Jaguar e a invenção artística de Ipanema
Alvaro Costa e Silva
Em 2006, quando retornou ao Rio depois de 28 anos de autoexílio em Londres, Ivan Lessa encontrou Jaguar no Bracarense, o boteco do Leblon. Em respeito, trocou a água de coco por um chope na pressão. Não foi bem aquela história de que, em se tratando de velhos amigos, não importa o tempo nem a distância, a intimidade se impõe imediatamente. Ao revê-lo, Jaguar ficou catatônico por dois minutos. Aos poucos o gelo derreteu, e eles se entenderam em meio às brumas do passado: a melhor pedida era a empada de carne-seca com catupiry.
Os dois se conheceram na revista Senhor, com Ivan bolando as sacadas dos cartuns de Jaguar. Juntos, toparam um frila publicitário, o lançamento de uma marca de cerveja, e fizeram, a partir de 1968, o melhor retrato artístico de Ipanema: a história em quadrinhos "Os Chopnics" (gozação com os beatniks), lançada no Jornal do Brasil e no Globo simultaneamente.
Nela surge pela primeira vez o ratinho neurótico Sigmund, que mais tarde, com o nome abreviado para Sig, virou o símbolo do Pasquim. Era inspirado no hamster de estimação do boêmio Hugo Bidet. O bicho acompanhava o dono nas farras e era chamado de... Ivan Lessa.
Nas tirinhas Bidet se transforma no Capitão Ipanema, com superpoderes limitados ao bairro, em luta contra o vilão Dr. Carlinhos Bolkan (mistura do cronista Carlinhos Oliveira e do próprio Jaguar). Da depressiva Tânia da Fossa, antítese da garota de Ipanema, só conhecemos a voz nos balões que saem de dentro de um buraco.

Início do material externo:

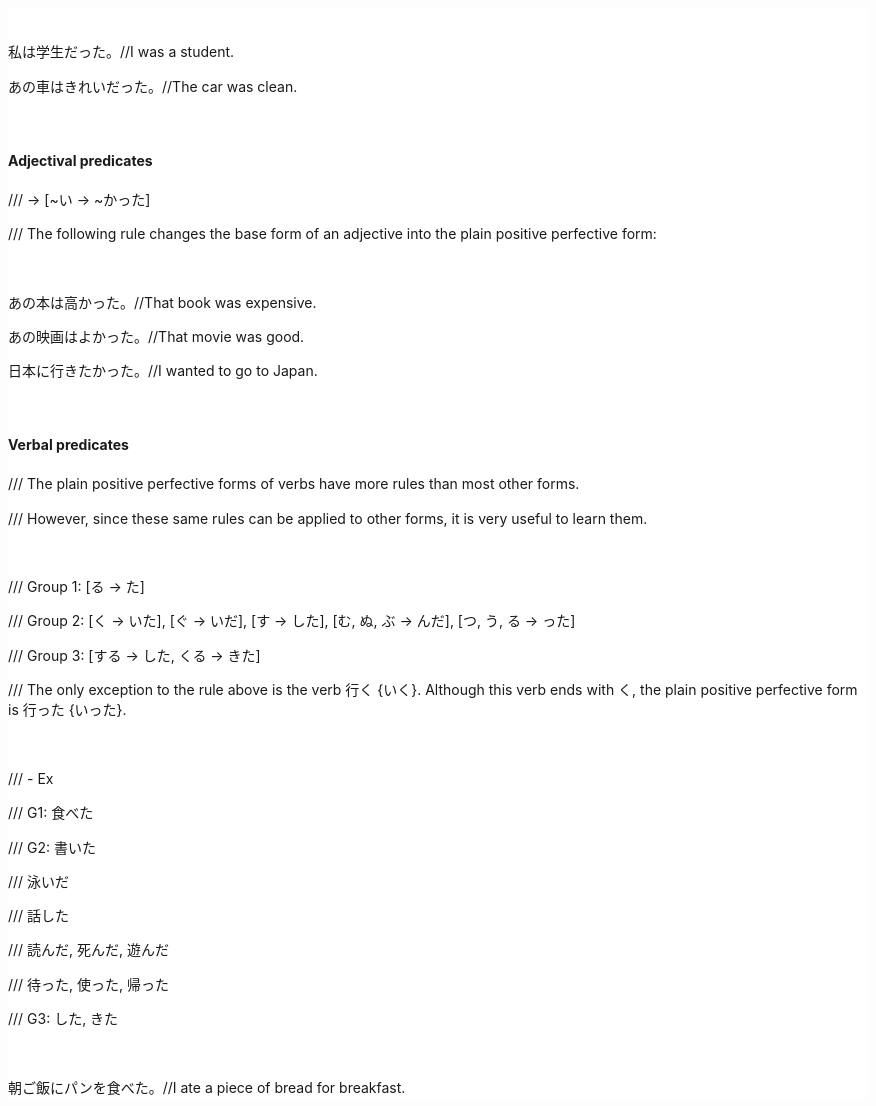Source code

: <br>

私は学生だった。//I was a student.

あの車はきれいだった。//The car was clean.

<br>

#### Adjectival predicates

/// -> [~い → ~かった]

/// The following rule changes the base form of an adjective into the plain positive perfective form:

<br>

あの本は高かった。//That book was expensive.

あの映画はよかった。//That movie was good.

日本に行きたかった。//I wanted to go to Japan.

<br>

#### Verbal predicates

/// The plain positive perfective forms of verbs have more rules than most other forms.

/// However, since these same rules can be applied to other forms, it is very useful to learn them.

<br>

/// Group 1: [る → た]

/// Group 2: [く → いた], [ぐ → いだ], [す → した], [む, ぬ, ぶ → んだ], [つ, う, る → った]

/// Group 3: [する → した, くる → きた]

/// The only exception to the rule above is the verb 行く {いく}. Although this verb ends with く, the plain positive perfective form is 行った {いった}.

<br>

/// - Ex

/// G1: 食べた

/// G2: 書いた

///     泳いだ

///     話した

///     読んだ, 死んだ, 遊んだ

///     待った, 使った, 帰った

/// G3: した, きた

<br>

朝ご飯にパンを食べた。//I ate a piece of bread for breakfast.
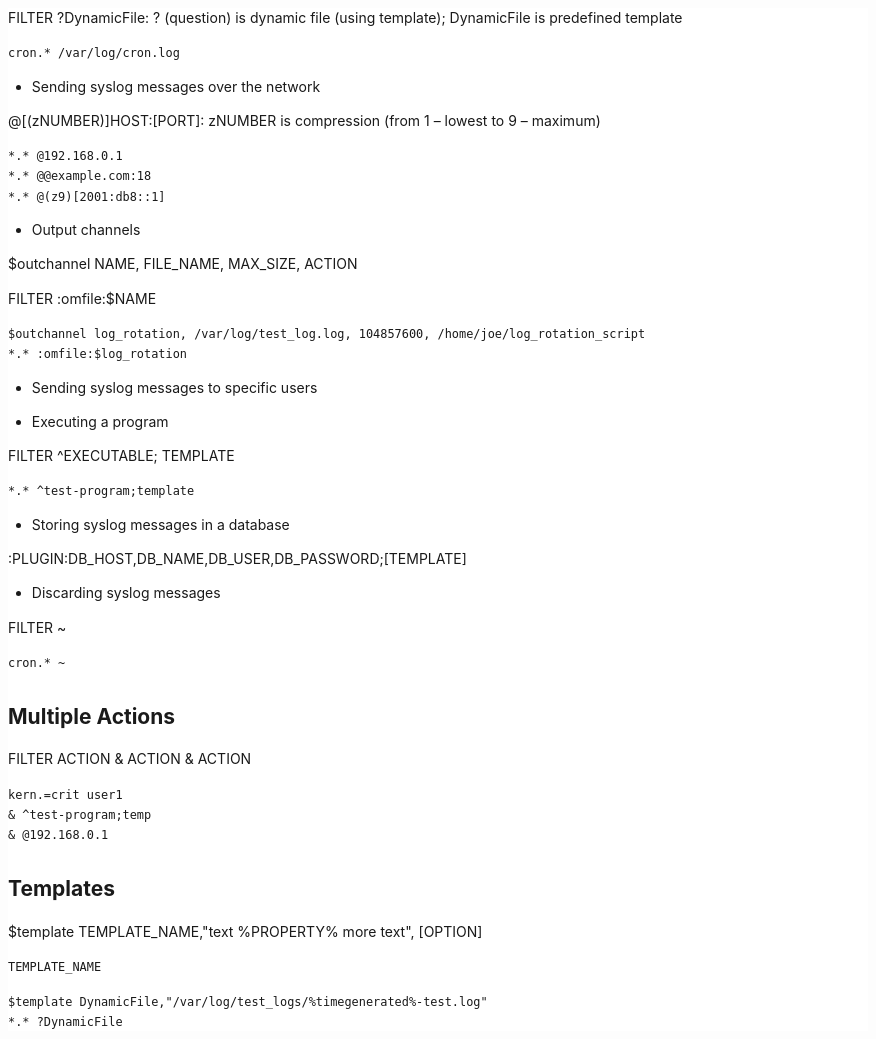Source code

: FILTER ?DynamicFile: ? (question) is dynamic file (using template); DynamicFile is predefined template

	cron.* /var/log/cron.log

* Sending syslog messages over the network

@[(zNUMBER)]HOST:[PORT]: zNUMBER is compression (from 1 – lowest to 9 – maximum)

	*.* @192.168.0.1
	*.* @@example.com:18
	*.* @(z9)[2001:db8::1]

* Output channels

$outchannel NAME, FILE\_NAME, MAX\_SIZE, ACTION

FILTER :omfile:$NAME

	$outchannel log_rotation, /var/log/test_log.log, 104857600, /home/joe/log_rotation_script
	*.* :omfile:$log_rotation

* Sending syslog messages to specific users

* Executing a program

FILTER ^EXECUTABLE; TEMPLATE

	*.* ^test-program;template

* Storing syslog messages in a database

:PLUGIN:DB\_HOST,DB\_NAME,DB\_USER,DB\_PASSWORD;[TEMPLATE]

* Discarding syslog messages

FILTER ~

	cron.* ~


## Multiple Actions ##

FILTER ACTION
& ACTION
& ACTION

	kern.=crit user1
	& ^test-program;temp
	& @192.168.0.1


## Templates ##

$template TEMPLATE_NAME,"text %PROPERTY% more text", [OPTION]

`TEMPLATE_NAME`

	$template DynamicFile,"/var/log/test_logs/%timegenerated%-test.log"
	*.* ?DynamicFile
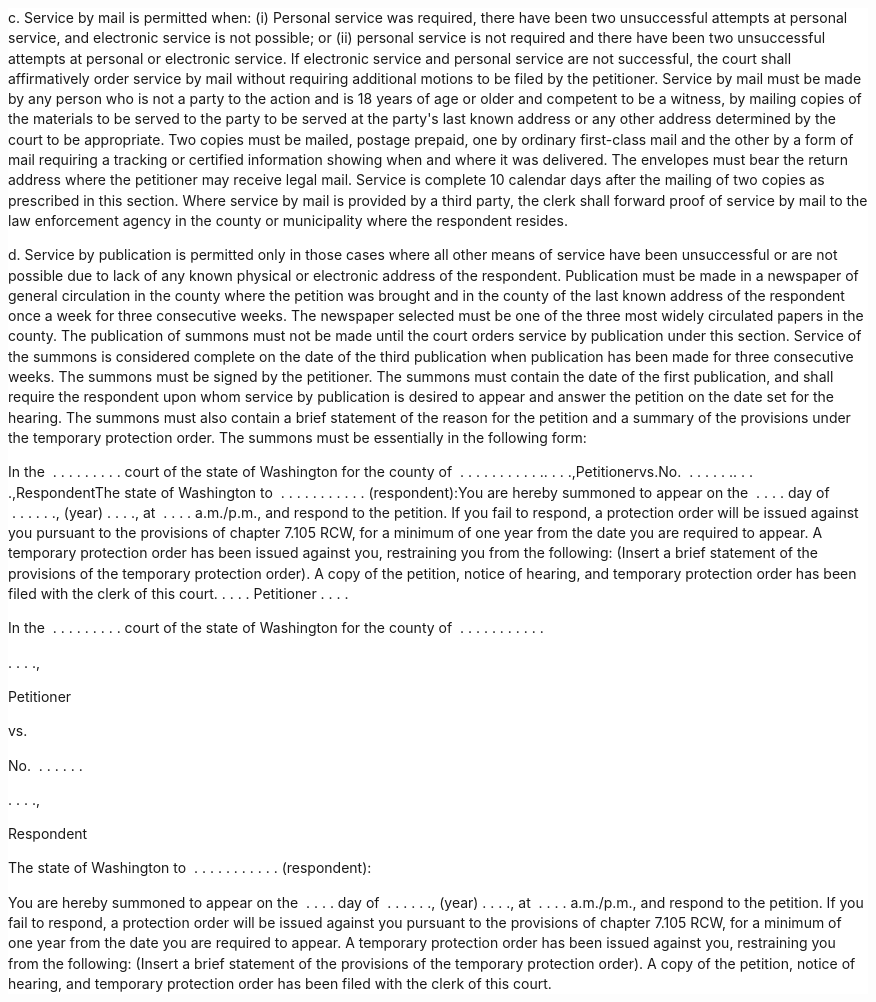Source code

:    c. Service by mail is permitted when: (i) Personal service was required, there have been two unsuccessful attempts at personal service, and electronic service is not possible; or (ii) personal service is not required and there have been two unsuccessful attempts at personal or electronic service. If electronic service and personal service are not successful, the court shall affirmatively order service by mail without requiring additional motions to be filed by the petitioner. Service by mail must be made by any person who is not a party to the action and is 18 years of age or older and competent to be a witness, by mailing copies of the materials to be served to the party to be served at the party's last known address or any other address determined by the court to be appropriate. Two copies must be mailed, postage prepaid, one by ordinary first-class mail and the other by a form of mail requiring a tracking or certified information showing when and where it was delivered. The envelopes must bear the return address where the petitioner may receive legal mail. Service is complete 10 calendar days after the mailing of two copies as prescribed in this section. Where service by mail is provided by a third party, the clerk shall forward proof of service by mail to the law enforcement agency in the county or municipality where the respondent resides.

   d. Service by publication is permitted only in those cases where all other means of service have been unsuccessful or are not possible due to lack of any known physical or electronic address of the respondent. Publication must be made in a newspaper of general circulation in the county where the petition was brought and in the county of the last known address of the respondent once a week for three consecutive weeks. The newspaper selected must be one of the three most widely circulated papers in the county. The publication of summons must not be made until the court orders service by publication under this section. Service of the summons is considered complete on the date of the third publication when publication has been made for three consecutive weeks. The summons must be signed by the petitioner. The summons must contain the date of the first publication, and shall require the respondent upon whom service by publication is desired to appear and answer the petition on the date set for the hearing. The summons must also contain a brief statement of the reason for the petition and a summary of the provisions under the temporary protection order. The summons must be essentially in the following form:

In the  . . . . . . . . . court of the state of Washington for the county of  . . . . . . . . . . .. . . .,Petitionervs.No.  . . . . . .. . . .,RespondentThe state of Washington to  . . . . . . . . . . . (respondent):You are hereby summoned to appear on the  . . . . day of  . . . . . ., (year) . . . ., at  . . . . a.m./p.m., and respond to the petition. If you fail to respond, a protection order will be issued against you pursuant to the provisions of chapter 7.105 RCW, for a minimum of one year from the date you are required to appear. A temporary protection order has been issued against you, restraining you from the following: (Insert a brief statement of the provisions of the temporary protection order). A copy of the petition, notice of hearing, and temporary protection order has been filed with the clerk of this court. . . . . Petitioner . . . .

In the  . . . . . . . . . court of the state of Washington for the county of  . . . . . . . . . . .

. . . .,

Petitioner

vs.

No.  . . . . . .

. . . .,

Respondent

The state of Washington to  . . . . . . . . . . . (respondent):

You are hereby summoned to appear on the  . . . . day of  . . . . . ., (year) . . . ., at  . . . . a.m./p.m., and respond to the petition. If you fail to respond, a protection order will be issued against you pursuant to the provisions of chapter 7.105 RCW, for a minimum of one year from the date you are required to appear. A temporary protection order has been issued against you, restraining you from the following: (Insert a brief statement of the provisions of the temporary protection order). A copy of the petition, notice of hearing, and temporary protection order has been filed with the clerk of this court.
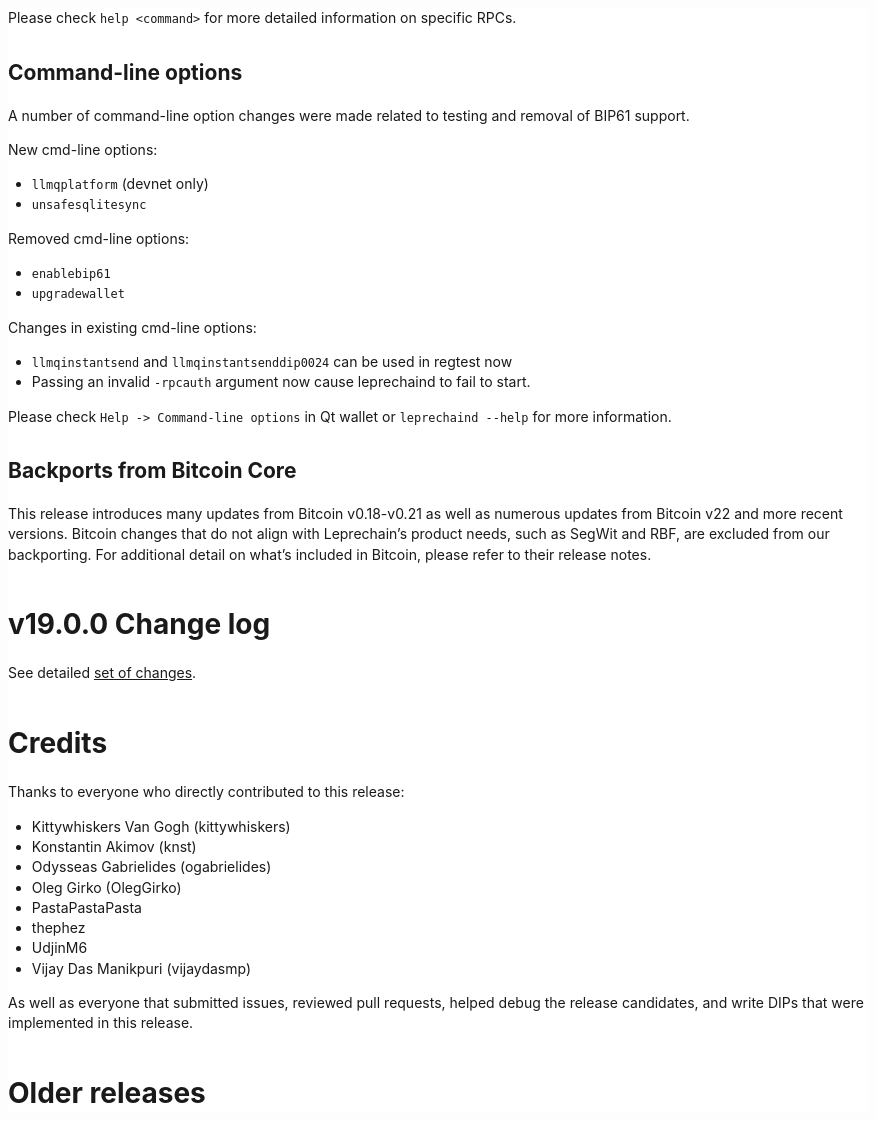 Please check `help <command>` for more detailed information on specific RPCs.

## Command-line options

A number of command-line option changes were made related to testing and
removal of BIP61 support.

New cmd-line options:
- `llmqplatform` (devnet only)
- `unsafesqlitesync`

Removed cmd-line options:
- `enablebip61`
- `upgradewallet`

Changes in existing cmd-line options:
- `llmqinstantsend` and `llmqinstantsenddip0024` can be used in regtest now
- Passing an invalid `-rpcauth` argument now cause leprechaind to fail to start.

Please check `Help -> Command-line options` in Qt wallet or `leprechaind --help` for
more information.

## Backports from Bitcoin Core

This release introduces many updates from Bitcoin v0.18-v0.21 as well as numerous updates from Bitcoin v22 and more recent versions. Bitcoin changes that do not align with Leprechain’s product needs, such as SegWit and RBF, are excluded from our backporting. For additional detail on what’s included in Bitcoin, please refer to their release notes.

# v19.0.0 Change log

See detailed [set of changes](https://github.com/Leprechain/compare/v18.2.2...leprechainpay:v19.0.0).

# Credits

Thanks to everyone who directly contributed to this release:

- Kittywhiskers Van Gogh (kittywhiskers)
- Konstantin Akimov (knst)
- Odysseas Gabrielides (ogabrielides)
- Oleg Girko (OlegGirko)
- PastaPastaPasta
- thephez
- UdjinM6
- Vijay Das Manikpuri (vijaydasmp)

As well as everyone that submitted issues, reviewed pull requests, helped debug the release candidates, and write DIPs that were implemented in this release.

# Older releases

No Bracarense, Jaguar teve a certeza de que era a última vez que via o parceiro. Nesta quinta (29), o cartunista da Folha completa
92 anos. Pena que Ivan, morto em 2012, não poderá telefonar de Londres,
como fazia nos tempos da Telerj, com a ligação sempre caindo no número
errado, e ouvir do outro lado da linha: "Aqui é uma casa de família! Não
tem nenhum Jaguar aqui, não, cacete!".